PROBLEM TO SOLVE: Copy the entries without a single change. Pictures should be dropped.

EXERCISE MATERIAL:
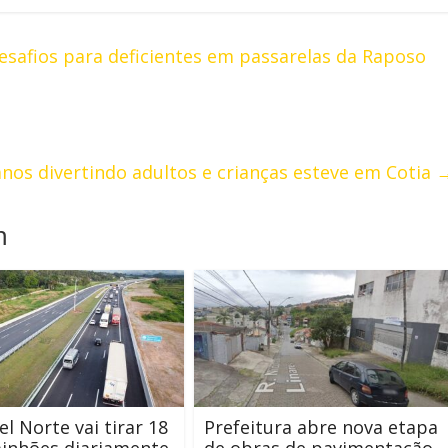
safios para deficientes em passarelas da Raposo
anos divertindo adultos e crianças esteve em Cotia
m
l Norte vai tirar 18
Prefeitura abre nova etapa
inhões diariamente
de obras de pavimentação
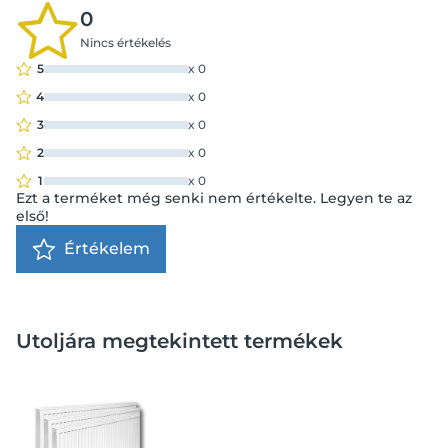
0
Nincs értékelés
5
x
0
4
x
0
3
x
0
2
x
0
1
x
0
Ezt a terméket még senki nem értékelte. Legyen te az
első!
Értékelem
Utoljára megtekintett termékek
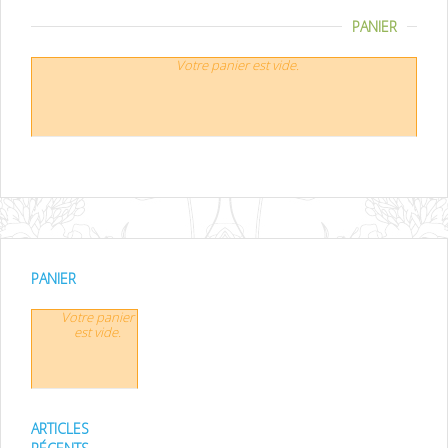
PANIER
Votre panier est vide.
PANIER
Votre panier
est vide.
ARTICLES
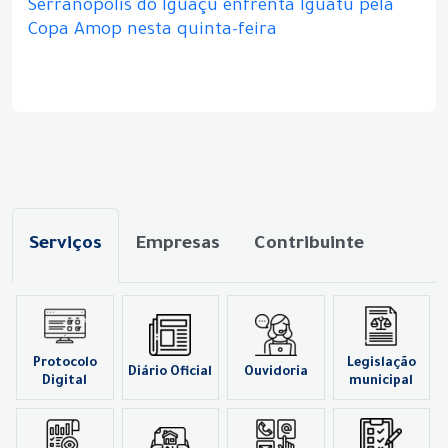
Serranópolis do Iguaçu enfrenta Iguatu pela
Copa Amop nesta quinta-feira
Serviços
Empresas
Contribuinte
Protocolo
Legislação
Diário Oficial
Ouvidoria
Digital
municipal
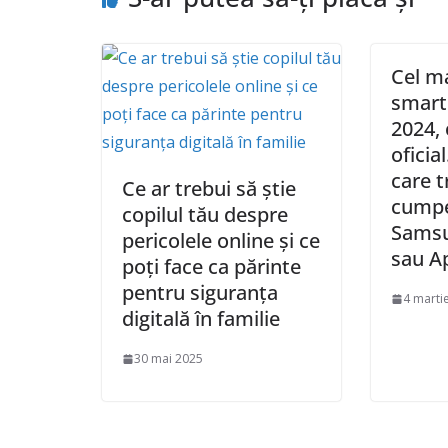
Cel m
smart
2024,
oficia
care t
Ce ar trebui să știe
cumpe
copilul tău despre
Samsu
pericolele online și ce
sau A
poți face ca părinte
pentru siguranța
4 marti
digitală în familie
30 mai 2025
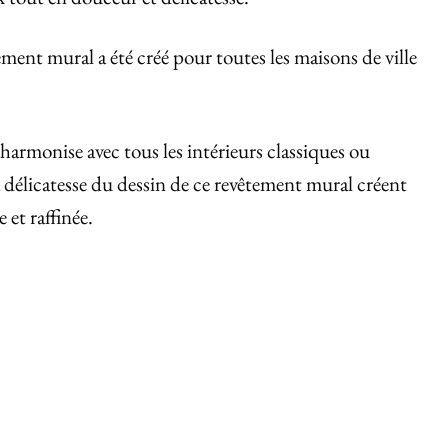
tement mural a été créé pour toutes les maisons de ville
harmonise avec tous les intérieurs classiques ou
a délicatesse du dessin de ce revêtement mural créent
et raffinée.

EXERCISE ANSWER:
safios para deficientes em passarelas da Raposo
anos divertindo adultos e crianças esteve em Cotia
m
l Norte vai tirar 18
Prefeitura abre nova etapa
inhões diariamente
de obras de pavimentação
0
Nincs értékelés
5
x
0
4
x
0
3
x
0
2
x
0
1
x
0
Ezt a terméket még senki nem értékelte. Legyen te az
első!
Értékelem
Utoljára megtekintett termékek
PANIER
Votre panier est vide.
PANIER
Votre panier
est vide.
ARTICLES
Serranópolis do Iguaçu enfrenta Iguatu pela
Copa Amop nesta quinta-feira
Serviços
Empresas
Contribuinte
Protocolo
Legislação
Diário Oficial
Ouvidoria
Digital
municipal
Cel m
smart
2024,
oficia
care t
Ce ar trebui să știe
cumpe
copilul tău despre
Samsu
pericolele online și ce
sau A
poți face ca părinte
pentru siguranța
4 marti
digitală în familie
30 mai 2025
tement mural a été créé pour toutes les maisons de ville
harmonise avec tous les intérieurs classiques ou
a délicatesse du dessin de ce revêtement mural créent
et raffinée.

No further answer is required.